List every method that the ClientAuthUtils documentation below describes under "Method Detail".

• TEXT UNDER STUDY:
******************************

Package org.apache.storm.security.auth

Class ClientAuthUtils

  • public class ClientAuthUtils
extends Object

    • Constructor Detail

      • ClientAuthUtils

        public ClientAuthUtils()

    • Method Detail

      • getConfiguration

        public static Configuration getConfiguration​(Map<String,​Object> topoConf)
        Construct a JAAS configuration object per storm configuration file.
        Parameters:
        topoConf - Storm configuration
        Returns:
        JAAS configuration object

      • getEntries

        public static AppConfigurationEntry[] getEntries​(Configuration configuration,
                                                 String section)
                                          throws IOException
        Get configurations for a section.
        Parameters:
        configuration - The config to pull the key/value pairs out of.
        section - The app configuration entry name to get stuff from.
        Returns:
        Return array of config entries or null if configuration is null
        Throws:
        IOException

      • pullConfig

        public static SortedMap<String,​?> pullConfig​(Map<String,​Object> topoConf,
                                                   String section)
                                            throws IOException
        Pull a set of keys out of a Configuration.
        Parameters:
        topoConf - The config containing the jaas conf file.
        section - The app configuration entry name to get stuff from.
        Returns:
        Return a map of the configs in conf.

******************************

• RECORDS PROVIDED:
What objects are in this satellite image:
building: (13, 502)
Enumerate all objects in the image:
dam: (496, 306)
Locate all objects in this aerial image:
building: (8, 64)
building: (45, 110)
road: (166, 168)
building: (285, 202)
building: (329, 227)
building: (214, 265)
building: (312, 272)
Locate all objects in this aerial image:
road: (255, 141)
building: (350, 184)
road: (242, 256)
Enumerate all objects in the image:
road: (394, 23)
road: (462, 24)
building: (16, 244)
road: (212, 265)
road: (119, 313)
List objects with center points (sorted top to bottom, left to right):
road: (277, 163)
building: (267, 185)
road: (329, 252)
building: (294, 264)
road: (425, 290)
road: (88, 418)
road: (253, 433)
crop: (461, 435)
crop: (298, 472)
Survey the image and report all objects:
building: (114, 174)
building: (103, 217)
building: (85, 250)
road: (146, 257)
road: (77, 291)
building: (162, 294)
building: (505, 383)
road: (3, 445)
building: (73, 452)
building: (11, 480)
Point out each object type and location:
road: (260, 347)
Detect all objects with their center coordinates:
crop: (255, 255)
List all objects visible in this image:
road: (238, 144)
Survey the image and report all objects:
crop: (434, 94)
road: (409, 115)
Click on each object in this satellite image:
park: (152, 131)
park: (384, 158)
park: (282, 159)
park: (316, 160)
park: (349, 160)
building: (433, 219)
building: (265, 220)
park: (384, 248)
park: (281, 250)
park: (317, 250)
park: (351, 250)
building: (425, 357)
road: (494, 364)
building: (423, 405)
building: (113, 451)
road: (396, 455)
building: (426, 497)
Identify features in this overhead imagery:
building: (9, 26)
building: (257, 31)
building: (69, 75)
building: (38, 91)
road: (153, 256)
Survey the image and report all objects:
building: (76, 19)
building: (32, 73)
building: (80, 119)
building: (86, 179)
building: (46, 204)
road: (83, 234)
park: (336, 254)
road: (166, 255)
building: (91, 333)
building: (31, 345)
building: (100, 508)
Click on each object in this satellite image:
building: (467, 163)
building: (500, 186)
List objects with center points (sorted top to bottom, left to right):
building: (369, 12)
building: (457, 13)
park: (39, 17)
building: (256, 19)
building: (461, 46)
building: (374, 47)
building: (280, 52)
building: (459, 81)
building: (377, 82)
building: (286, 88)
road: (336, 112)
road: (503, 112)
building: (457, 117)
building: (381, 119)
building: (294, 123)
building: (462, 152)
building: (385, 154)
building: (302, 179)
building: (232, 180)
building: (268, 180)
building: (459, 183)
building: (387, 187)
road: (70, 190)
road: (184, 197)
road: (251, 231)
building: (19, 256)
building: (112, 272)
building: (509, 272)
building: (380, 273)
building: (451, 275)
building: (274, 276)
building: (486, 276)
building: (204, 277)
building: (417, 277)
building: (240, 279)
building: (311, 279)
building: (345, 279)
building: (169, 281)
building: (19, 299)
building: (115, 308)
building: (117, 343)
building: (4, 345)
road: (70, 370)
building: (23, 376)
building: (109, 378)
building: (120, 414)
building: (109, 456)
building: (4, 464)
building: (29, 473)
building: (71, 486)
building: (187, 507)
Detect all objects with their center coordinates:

******************************

• WRITTEN SOLUTION:
getConfiguration, getEntries, pullConfig